High-tech land management for healthy rangelands

Sagebrush steppe rangelands support complex plant communities that sustain wildlife populations, recreation and rangeland-based cattle production. Today, they are under threat by both juniper encroachment and exotic annual grass invasion and sadly now only occupy a mere 56% of their historical range.

The Livestock and Rangeland Field faculty at the College of Agricultural Sciences have devised a strategy through their extension efforts with land managers to address those threats and promote rangeland stewardship and health.

The rangeland stewardship program is based on the premise that rangeland resources can only be effectively managed if they are known and measured.

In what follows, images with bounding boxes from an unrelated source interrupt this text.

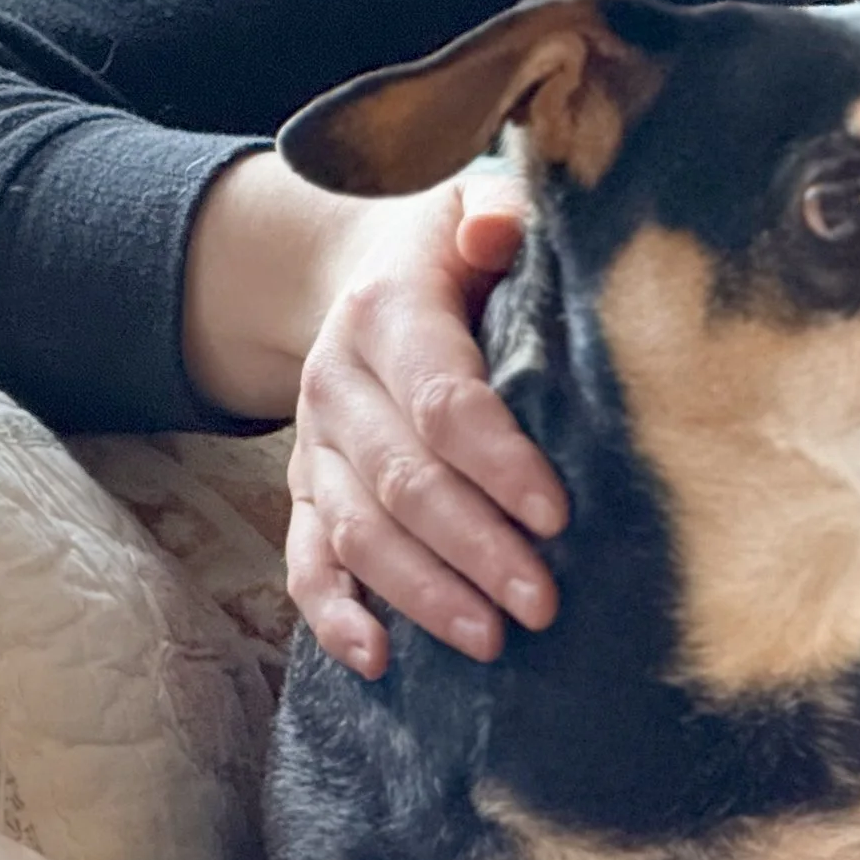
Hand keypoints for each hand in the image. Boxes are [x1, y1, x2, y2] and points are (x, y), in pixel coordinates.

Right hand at [286, 164, 566, 675]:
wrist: (360, 262)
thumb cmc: (455, 243)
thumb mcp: (478, 198)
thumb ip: (500, 213)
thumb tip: (497, 236)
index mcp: (389, 310)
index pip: (444, 400)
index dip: (498, 461)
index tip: (557, 514)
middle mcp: (337, 381)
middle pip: (403, 482)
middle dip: (474, 548)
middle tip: (542, 603)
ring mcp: (313, 443)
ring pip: (357, 531)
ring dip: (422, 593)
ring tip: (493, 641)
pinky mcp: (302, 488)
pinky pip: (304, 559)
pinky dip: (334, 614)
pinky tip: (377, 661)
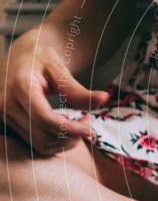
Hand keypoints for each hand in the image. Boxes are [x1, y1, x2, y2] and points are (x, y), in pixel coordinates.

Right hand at [0, 41, 108, 155]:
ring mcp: (4, 116)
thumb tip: (104, 98)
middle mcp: (6, 104)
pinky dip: (56, 142)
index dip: (70, 128)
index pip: (44, 118)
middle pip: (43, 133)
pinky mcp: (9, 125)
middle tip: (88, 121)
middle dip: (71, 134)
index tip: (91, 129)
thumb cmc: (40, 58)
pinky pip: (36, 143)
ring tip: (79, 123)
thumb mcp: (59, 68)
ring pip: (40, 143)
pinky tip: (66, 128)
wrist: (19, 57)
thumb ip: (78, 89)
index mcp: (19, 86)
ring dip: (65, 140)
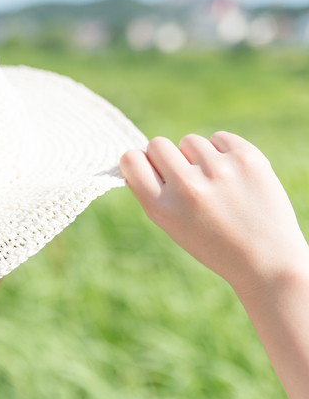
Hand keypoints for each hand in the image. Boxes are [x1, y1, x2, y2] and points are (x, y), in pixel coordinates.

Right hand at [119, 131, 308, 294]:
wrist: (267, 260)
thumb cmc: (213, 244)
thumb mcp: (171, 225)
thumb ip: (152, 192)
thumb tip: (138, 156)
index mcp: (163, 208)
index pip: (131, 160)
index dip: (138, 162)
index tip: (149, 170)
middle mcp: (188, 187)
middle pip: (158, 145)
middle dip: (166, 157)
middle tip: (183, 177)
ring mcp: (219, 170)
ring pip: (190, 141)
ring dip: (197, 157)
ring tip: (214, 184)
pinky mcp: (247, 158)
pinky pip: (219, 138)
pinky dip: (222, 152)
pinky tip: (233, 177)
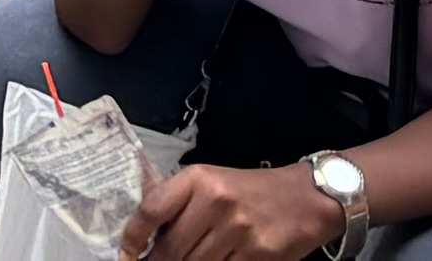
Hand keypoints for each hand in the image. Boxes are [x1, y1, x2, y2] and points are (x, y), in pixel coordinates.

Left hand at [129, 162, 355, 260]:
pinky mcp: (259, 254)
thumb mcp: (211, 182)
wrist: (306, 198)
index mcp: (198, 179)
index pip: (152, 209)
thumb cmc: (251, 191)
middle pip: (171, 248)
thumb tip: (142, 232)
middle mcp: (216, 201)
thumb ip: (179, 201)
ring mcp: (238, 230)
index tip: (125, 255)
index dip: (133, 237)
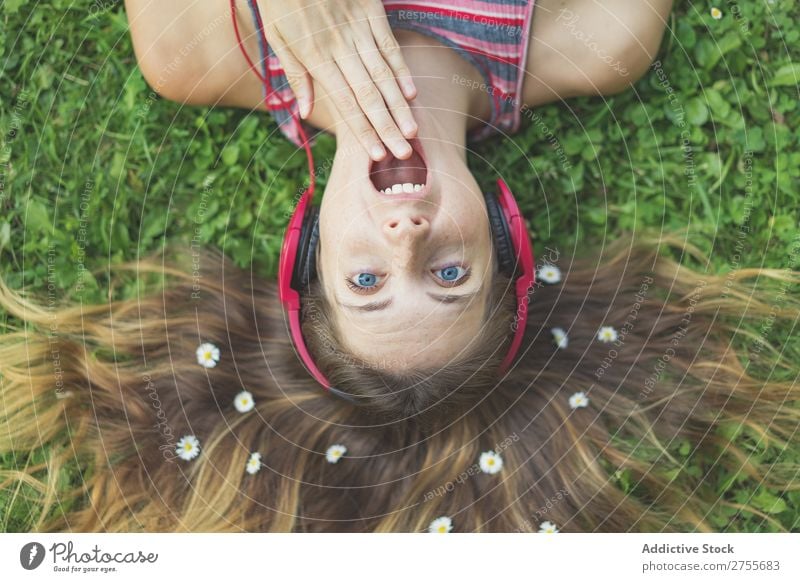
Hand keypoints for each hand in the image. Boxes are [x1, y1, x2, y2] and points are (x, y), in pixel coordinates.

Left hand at [258, 0, 417, 160]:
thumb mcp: (276, 34)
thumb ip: (294, 73)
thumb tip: (304, 113)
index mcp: (314, 55)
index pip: (343, 102)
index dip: (362, 130)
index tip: (376, 155)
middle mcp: (339, 45)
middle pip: (368, 94)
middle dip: (387, 127)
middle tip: (403, 153)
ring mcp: (358, 28)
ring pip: (383, 74)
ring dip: (399, 106)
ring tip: (412, 131)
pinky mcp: (370, 10)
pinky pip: (389, 44)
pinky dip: (401, 70)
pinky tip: (412, 93)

For the past two years, extension faculty have worked with land managers to equip them with geographic information systems (GIS) skills and rangeland monitoring awareness using Google Earth Pro (GEP).

Because GEP is free and relatively user-friendly, it has proven effective in both adoption and use. Extension Service field faculty developed a GEP-GIS course, for land managers, containing seven modules. These courses are now taught in Umatilla and Morrow Counties, Baker and Union Counties, Harney county, and Malheur county, as well as Owhyhee, Ada, and Bear Lake counties in Idaho.

Since its inception, the GEP-GIS course has reached 33 private land managers and natural resource professionals in Oregon and Idaho who manage nearly 721,000 acres of private land and 432,060 acres of public lands. The tools and strategies taught in the course has resulted in land management plans aimed to improve rangeland health on nearly 50,000 acres of public and private lands. Furthermore, participants have mapped 15,000 acres using the skills directly acquired in the course.